▶ _Task details_
Reproduce the following lines word for word, leaving out the pictures.

══ Data to process

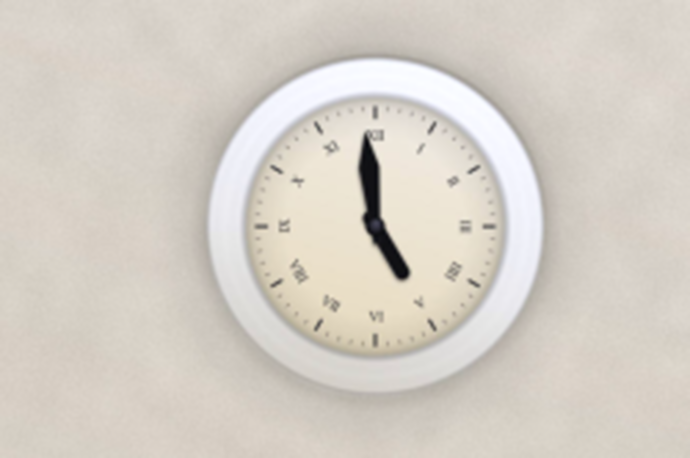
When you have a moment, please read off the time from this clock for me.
4:59
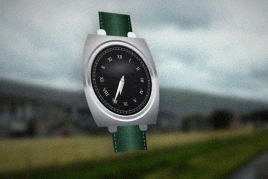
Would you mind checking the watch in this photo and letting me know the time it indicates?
6:35
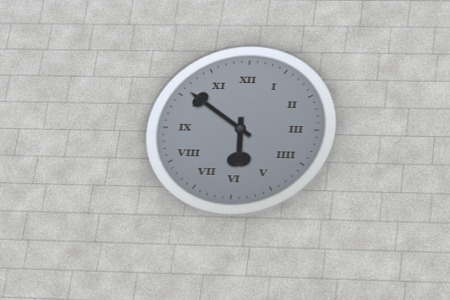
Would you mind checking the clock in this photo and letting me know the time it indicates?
5:51
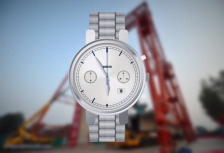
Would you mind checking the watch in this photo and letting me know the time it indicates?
5:55
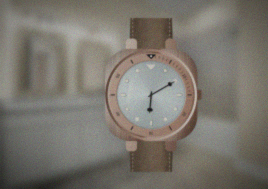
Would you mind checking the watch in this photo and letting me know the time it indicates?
6:10
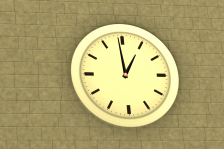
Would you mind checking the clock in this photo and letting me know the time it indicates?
12:59
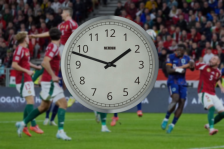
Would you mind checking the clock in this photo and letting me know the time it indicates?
1:48
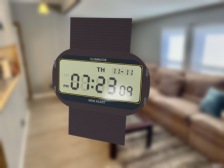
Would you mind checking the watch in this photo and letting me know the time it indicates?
7:23:09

════

▶ _Correct output_
When you have a moment, please read off the time from this clock for me.
4:59
Would you mind checking the watch in this photo and letting me know the time it indicates?
6:35
Would you mind checking the clock in this photo and letting me know the time it indicates?
5:51
Would you mind checking the watch in this photo and letting me know the time it indicates?
5:55
Would you mind checking the watch in this photo and letting me know the time it indicates?
6:10
Would you mind checking the clock in this photo and letting me know the time it indicates?
12:59
Would you mind checking the clock in this photo and letting me know the time it indicates?
1:48
Would you mind checking the watch in this photo and letting me know the time it indicates?
7:23:09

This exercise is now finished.